JOB:
Return all lines from the listing below in which the string "lighting" occurs.

RECORDS FOR PROCESSING:
----

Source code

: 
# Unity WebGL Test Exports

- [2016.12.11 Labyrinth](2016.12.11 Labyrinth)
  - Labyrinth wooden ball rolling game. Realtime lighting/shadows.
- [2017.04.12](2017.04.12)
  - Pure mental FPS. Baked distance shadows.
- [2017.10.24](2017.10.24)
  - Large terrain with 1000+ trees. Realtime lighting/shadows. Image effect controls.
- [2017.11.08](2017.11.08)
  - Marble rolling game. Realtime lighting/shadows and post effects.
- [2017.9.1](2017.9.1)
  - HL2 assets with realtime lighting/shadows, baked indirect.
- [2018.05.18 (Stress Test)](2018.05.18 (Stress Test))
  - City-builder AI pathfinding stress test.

----

RESULT:
  - Labyrinth wooden ball rolling game. Realtime lighting/shadows.
  - Large terrain with 1000+ trees. Realtime lighting/shadows. Image effect controls.
  - Marble rolling game. Realtime lighting/shadows and post effects.
  - HL2 assets with realtime lighting/shadows, baked indirect.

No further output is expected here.